Problem details: Could you copy out all the lines in the material below where the word "read" occurs?

Available data:
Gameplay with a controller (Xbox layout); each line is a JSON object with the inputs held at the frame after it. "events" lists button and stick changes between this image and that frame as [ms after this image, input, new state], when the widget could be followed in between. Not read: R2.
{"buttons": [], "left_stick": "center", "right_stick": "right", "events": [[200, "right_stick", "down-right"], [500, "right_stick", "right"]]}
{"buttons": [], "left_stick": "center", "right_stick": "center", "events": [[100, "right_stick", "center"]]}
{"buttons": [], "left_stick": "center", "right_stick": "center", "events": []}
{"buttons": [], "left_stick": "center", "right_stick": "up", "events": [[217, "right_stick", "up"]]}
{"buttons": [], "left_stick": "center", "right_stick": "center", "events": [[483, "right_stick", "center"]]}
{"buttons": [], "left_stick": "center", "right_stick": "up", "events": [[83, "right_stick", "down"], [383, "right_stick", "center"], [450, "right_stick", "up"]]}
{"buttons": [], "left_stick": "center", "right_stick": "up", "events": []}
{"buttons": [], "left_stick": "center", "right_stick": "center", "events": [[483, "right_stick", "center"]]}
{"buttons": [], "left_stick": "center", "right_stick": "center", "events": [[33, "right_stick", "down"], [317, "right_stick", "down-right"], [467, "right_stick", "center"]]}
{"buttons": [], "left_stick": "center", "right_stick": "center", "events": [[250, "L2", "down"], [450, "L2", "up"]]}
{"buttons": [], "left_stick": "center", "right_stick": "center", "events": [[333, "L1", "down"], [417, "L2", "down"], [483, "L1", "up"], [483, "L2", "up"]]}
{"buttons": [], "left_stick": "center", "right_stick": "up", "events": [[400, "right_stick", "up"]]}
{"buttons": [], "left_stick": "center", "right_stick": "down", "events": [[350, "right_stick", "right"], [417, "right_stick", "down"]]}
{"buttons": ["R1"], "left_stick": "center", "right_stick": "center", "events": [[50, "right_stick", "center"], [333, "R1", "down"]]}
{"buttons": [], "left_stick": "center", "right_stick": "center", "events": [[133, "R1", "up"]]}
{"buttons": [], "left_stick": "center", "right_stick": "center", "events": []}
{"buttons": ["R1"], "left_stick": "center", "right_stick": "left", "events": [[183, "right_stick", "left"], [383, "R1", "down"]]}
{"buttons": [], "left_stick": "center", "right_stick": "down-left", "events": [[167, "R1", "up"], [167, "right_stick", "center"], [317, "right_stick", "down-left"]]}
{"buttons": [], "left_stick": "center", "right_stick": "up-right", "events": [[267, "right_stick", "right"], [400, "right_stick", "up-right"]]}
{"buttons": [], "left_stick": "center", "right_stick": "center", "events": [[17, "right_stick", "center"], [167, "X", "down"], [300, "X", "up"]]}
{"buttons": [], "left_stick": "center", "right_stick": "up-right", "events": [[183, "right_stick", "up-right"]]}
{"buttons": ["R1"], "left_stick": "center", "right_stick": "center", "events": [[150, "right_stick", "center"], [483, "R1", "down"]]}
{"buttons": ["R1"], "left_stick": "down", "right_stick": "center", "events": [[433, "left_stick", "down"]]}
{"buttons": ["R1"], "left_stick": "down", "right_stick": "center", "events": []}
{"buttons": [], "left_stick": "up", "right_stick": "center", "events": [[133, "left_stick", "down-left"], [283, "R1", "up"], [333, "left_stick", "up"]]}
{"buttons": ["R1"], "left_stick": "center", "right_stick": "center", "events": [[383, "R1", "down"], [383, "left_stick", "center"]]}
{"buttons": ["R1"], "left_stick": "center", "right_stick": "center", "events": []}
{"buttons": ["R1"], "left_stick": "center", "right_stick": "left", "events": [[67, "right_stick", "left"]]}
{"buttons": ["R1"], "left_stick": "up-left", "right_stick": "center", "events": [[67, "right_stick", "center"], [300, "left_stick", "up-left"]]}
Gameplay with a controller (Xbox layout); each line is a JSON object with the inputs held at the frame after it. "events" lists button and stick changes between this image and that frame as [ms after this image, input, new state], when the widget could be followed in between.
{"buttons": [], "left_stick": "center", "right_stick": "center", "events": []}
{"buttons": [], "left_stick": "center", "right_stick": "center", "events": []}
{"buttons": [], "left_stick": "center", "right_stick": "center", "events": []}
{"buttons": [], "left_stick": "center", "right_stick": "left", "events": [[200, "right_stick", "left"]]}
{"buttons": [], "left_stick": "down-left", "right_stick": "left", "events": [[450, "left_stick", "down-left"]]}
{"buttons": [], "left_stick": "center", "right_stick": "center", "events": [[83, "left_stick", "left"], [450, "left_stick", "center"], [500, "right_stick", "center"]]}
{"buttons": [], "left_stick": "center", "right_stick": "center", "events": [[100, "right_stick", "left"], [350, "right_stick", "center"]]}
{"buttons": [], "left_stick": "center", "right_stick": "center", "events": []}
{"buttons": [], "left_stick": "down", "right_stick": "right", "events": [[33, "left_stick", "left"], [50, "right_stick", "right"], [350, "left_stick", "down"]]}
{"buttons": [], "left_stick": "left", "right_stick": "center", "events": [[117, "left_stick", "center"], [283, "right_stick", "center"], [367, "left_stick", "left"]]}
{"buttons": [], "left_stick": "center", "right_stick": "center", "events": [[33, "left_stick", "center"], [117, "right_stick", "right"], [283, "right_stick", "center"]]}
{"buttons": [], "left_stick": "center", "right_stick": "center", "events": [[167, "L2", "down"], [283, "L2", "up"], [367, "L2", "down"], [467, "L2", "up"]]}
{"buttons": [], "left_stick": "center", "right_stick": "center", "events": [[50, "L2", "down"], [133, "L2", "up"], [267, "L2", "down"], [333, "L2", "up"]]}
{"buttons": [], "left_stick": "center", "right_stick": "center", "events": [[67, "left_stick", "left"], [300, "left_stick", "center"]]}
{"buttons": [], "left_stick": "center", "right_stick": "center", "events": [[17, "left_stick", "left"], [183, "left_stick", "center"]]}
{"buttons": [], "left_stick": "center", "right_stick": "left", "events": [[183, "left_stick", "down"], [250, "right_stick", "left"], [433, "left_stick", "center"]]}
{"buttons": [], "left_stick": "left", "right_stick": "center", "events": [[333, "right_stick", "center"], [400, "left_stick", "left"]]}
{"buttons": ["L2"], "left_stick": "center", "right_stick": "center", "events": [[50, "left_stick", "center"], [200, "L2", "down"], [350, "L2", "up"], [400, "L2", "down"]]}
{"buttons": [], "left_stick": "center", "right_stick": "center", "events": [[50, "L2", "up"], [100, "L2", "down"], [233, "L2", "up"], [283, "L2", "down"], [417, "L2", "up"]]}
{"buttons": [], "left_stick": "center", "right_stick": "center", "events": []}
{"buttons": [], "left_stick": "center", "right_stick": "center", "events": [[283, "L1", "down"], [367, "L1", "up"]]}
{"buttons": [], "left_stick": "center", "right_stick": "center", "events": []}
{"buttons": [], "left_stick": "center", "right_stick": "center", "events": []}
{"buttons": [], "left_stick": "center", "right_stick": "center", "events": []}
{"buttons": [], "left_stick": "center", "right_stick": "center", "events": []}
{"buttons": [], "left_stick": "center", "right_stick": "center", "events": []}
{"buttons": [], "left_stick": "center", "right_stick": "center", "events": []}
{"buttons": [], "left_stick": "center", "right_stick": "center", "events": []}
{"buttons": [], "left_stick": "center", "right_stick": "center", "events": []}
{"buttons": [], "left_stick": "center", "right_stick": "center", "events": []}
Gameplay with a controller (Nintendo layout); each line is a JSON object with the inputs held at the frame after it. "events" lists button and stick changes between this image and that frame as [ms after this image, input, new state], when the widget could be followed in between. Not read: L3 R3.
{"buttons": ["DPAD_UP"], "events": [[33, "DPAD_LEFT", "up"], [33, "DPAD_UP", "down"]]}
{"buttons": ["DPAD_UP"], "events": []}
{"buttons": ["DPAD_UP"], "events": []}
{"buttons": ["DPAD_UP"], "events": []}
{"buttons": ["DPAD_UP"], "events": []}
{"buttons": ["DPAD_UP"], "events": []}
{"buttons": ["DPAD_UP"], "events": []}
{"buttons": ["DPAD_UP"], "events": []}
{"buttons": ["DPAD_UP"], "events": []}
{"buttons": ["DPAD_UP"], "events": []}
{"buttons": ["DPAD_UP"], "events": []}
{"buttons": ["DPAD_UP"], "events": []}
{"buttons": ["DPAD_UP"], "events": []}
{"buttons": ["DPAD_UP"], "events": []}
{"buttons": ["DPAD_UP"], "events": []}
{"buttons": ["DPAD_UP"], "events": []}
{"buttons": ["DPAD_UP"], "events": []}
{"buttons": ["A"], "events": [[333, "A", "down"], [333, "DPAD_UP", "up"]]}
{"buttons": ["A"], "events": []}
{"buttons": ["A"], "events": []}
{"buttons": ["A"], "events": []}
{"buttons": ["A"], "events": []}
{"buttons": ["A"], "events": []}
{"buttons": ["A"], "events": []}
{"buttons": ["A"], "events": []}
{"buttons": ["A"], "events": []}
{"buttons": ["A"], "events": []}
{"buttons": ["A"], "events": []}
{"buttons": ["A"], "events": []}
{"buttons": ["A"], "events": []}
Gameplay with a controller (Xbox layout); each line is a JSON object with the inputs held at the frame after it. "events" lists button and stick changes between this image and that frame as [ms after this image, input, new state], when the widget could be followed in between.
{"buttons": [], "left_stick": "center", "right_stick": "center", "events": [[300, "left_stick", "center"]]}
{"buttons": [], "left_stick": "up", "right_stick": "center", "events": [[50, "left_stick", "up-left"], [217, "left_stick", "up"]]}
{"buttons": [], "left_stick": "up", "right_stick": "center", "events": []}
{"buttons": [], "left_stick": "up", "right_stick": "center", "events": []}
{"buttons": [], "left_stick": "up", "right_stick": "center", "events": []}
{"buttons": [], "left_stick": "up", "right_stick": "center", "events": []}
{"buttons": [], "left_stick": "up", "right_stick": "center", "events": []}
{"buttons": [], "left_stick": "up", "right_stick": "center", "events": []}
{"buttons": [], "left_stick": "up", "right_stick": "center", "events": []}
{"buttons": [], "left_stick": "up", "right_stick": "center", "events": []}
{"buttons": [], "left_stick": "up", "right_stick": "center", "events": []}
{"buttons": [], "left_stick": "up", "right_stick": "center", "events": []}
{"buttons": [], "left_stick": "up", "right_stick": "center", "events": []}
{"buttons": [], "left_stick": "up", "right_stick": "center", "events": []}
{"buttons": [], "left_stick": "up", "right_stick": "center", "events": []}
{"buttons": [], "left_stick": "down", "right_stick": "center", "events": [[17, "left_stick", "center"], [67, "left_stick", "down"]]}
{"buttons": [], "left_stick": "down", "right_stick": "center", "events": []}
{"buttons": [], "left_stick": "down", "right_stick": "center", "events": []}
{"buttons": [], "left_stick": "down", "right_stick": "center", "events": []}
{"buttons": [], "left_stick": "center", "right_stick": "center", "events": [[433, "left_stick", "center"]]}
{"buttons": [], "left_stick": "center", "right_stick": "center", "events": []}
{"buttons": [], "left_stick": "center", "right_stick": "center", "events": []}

Solution:
Gameplay with a controller (Xbox layout); each line is a JSON object with the inputs held at the frame after it. "events" lists button and stick changes between this image and that frame as [ms after this image, input, new state], when the widget could be followed in between. Not read: R2.
Gameplay with a controller (Nintendo layout); each line is a JSON object with the inputs held at the frame after it. "events" lists button and stick changes between this image and that frame as [ms after this image, input, new state], when the widget could be followed in between. Not read: L3 R3.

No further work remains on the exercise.